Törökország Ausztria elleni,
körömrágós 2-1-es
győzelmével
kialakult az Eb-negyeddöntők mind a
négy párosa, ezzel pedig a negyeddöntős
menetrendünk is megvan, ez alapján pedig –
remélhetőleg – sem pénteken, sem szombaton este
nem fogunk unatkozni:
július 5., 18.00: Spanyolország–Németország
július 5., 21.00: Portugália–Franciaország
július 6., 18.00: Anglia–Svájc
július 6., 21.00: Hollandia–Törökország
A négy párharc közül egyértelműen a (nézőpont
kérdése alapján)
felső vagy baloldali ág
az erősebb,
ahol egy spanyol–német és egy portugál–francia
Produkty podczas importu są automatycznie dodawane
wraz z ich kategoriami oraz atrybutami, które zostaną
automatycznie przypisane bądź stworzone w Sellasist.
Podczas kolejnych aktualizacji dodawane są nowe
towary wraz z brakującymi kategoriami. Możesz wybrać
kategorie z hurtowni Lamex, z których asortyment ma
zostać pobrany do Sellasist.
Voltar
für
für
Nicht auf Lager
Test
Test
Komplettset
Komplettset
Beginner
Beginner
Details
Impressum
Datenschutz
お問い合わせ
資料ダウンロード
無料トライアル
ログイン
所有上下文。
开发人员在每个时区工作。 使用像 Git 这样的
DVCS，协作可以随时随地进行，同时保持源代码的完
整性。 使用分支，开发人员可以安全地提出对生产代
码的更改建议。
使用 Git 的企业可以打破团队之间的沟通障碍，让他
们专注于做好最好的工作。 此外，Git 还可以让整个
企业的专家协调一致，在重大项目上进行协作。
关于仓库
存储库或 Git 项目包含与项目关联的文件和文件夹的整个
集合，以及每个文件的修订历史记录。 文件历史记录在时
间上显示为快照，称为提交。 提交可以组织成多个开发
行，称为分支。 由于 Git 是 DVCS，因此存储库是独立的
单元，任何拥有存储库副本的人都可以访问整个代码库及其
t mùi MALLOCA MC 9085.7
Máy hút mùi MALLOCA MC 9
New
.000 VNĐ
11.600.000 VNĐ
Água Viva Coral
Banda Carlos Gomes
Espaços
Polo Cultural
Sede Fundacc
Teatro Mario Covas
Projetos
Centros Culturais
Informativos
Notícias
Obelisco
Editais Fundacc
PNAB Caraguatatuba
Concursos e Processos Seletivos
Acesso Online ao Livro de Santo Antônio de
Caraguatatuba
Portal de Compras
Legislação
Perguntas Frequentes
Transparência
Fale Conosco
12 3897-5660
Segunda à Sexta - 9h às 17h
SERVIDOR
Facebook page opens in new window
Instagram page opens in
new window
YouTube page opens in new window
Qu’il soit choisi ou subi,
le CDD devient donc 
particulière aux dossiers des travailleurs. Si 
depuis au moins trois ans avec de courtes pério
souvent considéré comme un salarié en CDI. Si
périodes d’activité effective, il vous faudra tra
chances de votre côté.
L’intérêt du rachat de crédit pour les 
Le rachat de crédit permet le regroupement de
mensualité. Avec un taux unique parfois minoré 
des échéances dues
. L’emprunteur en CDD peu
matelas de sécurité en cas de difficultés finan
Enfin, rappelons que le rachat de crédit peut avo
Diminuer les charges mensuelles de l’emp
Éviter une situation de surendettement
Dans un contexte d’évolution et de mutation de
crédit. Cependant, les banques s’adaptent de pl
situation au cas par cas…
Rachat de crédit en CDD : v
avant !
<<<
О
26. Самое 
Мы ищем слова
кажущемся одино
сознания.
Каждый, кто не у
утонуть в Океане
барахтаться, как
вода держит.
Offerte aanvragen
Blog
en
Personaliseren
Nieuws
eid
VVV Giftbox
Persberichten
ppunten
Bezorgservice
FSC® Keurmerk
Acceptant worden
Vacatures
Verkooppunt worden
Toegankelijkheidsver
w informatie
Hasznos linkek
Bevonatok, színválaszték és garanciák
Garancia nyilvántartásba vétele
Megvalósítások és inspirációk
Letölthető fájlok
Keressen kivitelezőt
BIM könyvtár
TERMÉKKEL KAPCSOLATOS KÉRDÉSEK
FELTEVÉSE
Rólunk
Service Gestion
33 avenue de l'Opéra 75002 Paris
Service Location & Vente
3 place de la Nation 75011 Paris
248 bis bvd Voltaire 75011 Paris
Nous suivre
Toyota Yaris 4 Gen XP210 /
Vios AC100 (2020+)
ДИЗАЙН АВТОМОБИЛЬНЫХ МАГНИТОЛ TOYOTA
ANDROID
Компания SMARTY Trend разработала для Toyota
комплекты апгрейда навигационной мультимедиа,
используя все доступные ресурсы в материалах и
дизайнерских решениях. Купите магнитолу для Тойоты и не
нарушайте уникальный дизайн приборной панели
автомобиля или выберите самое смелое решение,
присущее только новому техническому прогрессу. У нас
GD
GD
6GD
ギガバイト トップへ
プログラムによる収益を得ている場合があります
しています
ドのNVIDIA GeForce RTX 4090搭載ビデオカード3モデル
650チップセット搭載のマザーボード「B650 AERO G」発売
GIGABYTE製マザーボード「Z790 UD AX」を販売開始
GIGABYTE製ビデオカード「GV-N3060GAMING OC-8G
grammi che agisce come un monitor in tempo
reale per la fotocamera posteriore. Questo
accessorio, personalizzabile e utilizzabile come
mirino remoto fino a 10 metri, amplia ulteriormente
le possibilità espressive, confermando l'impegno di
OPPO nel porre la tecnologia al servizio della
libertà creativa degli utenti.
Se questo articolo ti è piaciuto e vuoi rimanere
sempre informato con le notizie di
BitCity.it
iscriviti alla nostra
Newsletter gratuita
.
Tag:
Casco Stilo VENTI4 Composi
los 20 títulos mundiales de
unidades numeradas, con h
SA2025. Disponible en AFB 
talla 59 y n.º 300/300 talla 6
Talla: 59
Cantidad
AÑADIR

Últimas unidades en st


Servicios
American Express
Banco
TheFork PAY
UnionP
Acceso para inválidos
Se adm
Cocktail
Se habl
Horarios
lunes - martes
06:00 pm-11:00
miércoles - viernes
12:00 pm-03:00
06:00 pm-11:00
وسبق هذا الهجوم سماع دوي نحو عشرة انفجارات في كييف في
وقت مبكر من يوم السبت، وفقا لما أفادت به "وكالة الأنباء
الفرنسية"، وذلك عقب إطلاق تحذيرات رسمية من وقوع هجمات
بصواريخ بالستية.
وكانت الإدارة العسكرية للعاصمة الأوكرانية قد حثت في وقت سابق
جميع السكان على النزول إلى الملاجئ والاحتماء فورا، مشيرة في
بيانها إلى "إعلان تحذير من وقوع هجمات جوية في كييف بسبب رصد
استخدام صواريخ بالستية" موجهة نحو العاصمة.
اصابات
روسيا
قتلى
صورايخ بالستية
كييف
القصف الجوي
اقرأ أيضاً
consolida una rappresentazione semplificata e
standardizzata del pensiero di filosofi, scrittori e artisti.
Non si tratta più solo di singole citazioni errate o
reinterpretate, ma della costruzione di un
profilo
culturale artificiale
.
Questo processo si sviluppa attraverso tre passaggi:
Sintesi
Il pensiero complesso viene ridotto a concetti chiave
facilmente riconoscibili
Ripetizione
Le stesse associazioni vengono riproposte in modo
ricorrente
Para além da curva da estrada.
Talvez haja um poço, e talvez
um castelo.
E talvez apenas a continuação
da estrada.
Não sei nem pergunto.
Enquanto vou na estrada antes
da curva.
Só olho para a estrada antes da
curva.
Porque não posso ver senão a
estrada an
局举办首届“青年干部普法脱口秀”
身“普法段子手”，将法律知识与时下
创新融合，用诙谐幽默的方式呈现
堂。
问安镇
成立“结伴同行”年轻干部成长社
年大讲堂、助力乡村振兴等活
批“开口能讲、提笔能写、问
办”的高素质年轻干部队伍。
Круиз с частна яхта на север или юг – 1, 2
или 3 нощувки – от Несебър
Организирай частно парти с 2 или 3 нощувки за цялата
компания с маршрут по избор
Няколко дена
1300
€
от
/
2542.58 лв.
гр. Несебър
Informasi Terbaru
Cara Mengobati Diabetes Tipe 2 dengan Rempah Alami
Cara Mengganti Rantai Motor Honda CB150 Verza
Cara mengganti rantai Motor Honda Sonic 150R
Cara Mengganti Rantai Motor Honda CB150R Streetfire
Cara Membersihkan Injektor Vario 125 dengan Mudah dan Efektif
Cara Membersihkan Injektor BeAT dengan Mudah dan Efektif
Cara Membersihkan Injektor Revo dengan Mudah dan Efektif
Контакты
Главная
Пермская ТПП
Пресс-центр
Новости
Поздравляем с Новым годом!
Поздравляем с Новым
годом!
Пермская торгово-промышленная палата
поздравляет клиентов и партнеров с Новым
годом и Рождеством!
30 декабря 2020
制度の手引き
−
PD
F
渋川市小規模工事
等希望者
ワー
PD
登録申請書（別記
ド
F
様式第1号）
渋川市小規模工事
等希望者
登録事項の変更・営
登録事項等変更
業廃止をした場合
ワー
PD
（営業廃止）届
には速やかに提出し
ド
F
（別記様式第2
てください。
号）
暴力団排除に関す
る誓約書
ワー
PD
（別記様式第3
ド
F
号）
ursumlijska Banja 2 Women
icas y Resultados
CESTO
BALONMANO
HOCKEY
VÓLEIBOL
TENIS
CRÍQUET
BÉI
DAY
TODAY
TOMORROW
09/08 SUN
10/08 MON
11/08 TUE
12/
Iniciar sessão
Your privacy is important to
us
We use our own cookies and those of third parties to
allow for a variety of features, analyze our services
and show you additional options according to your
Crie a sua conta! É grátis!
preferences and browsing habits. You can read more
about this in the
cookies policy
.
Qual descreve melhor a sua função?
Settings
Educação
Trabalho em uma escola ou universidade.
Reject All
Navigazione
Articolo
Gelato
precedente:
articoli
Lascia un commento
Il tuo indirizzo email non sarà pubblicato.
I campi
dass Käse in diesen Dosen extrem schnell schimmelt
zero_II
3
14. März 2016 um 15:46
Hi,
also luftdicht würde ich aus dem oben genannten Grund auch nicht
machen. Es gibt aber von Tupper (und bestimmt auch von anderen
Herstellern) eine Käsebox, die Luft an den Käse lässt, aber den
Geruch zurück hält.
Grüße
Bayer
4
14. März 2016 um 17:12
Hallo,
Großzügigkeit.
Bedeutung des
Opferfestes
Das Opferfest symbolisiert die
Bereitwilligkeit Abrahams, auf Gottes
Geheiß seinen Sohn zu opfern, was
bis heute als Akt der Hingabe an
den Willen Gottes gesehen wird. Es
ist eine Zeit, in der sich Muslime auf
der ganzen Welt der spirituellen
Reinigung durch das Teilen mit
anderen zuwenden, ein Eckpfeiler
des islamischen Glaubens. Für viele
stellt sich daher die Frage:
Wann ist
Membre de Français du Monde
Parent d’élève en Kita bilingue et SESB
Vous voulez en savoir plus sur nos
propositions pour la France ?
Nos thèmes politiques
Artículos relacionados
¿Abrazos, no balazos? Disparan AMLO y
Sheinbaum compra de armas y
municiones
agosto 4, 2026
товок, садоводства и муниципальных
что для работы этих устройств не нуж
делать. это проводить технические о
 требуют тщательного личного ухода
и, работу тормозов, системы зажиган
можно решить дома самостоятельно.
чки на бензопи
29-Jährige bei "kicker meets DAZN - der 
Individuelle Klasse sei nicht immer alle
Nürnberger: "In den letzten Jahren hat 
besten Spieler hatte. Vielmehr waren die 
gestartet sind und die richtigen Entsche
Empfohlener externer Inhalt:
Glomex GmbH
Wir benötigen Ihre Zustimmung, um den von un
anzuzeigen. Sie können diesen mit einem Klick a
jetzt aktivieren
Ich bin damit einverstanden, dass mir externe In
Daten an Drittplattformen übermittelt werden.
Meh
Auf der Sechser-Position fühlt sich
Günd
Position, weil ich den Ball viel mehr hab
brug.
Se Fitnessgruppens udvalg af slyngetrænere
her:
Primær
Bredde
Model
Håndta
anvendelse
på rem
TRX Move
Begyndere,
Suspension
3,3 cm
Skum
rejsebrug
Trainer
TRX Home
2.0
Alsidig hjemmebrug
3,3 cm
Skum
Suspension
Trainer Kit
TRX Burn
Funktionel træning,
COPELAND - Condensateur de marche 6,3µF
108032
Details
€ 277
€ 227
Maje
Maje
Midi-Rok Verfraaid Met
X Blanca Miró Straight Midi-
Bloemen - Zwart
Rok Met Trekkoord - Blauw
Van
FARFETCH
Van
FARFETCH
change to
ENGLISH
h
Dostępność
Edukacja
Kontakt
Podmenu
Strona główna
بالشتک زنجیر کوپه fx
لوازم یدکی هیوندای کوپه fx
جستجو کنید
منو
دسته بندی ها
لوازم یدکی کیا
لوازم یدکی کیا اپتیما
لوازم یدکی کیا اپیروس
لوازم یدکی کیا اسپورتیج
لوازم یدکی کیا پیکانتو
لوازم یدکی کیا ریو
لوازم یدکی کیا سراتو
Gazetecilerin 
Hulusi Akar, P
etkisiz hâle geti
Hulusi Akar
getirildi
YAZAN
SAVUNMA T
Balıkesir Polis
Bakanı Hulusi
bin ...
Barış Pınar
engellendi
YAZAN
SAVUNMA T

☆ ☆ ☆ ☆

## Work to be completed
Look above and repeat, character for character, the lines from the first one to the line with "间上显示为快照，称为提交。 提交可以组织成多个开发", counting both.

## Result below
Törökország Ausztria elleni,
körömrágós 2-1-es
győzelmével
kialakult az Eb-negyeddöntők mind a
négy párosa, ezzel pedig a negyeddöntős
menetrendünk is megvan, ez alapján pedig –
remélhetőleg – sem pénteken, sem szombaton este
nem fogunk unatkozni:
július 5., 18.00: Spanyolország–Németország
július 5., 21.00: Portugália–Franciaország
július 6., 18.00: Anglia–Svájc
július 6., 21.00: Hollandia–Törökország
A négy párharc közül egyértelműen a (nézőpont
kérdése alapján)
felső vagy baloldali ág
az erősebb,
ahol egy spanyol–német és egy portugál–francia
Produkty podczas importu są automatycznie dodawane
wraz z ich kategoriami oraz atrybutami, które zostaną
automatycznie przypisane bądź stworzone w Sellasist.
Podczas kolejnych aktualizacji dodawane są nowe
towary wraz z brakującymi kategoriami. Możesz wybrać
kategorie z hurtowni Lamex, z których asortyment ma
zostać pobrany do Sellasist.
Voltar
für
für
Nicht auf Lager
Test
Test
Komplettset
Komplettset
Beginner
Beginner
Details
Impressum
Datenschutz
お問い合わせ
資料ダウンロード
無料トライアル
ログイン
所有上下文。
开发人员在每个时区工作。 使用像 Git 这样的
DVCS，协作可以随时随地进行，同时保持源代码的完
整性。 使用分支，开发人员可以安全地提出对生产代
码的更改建议。
使用 Git 的企业可以打破团队之间的沟通障碍，让他
们专注于做好最好的工作。 此外，Git 还可以让整个
企业的专家协调一致，在重大项目上进行协作。
关于仓库
存储库或 Git 项目包含与项目关联的文件和文件夹的整个
集合，以及每个文件的修订历史记录。 文件历史记录在时
间上显示为快照，称为提交。 提交可以组织成多个开发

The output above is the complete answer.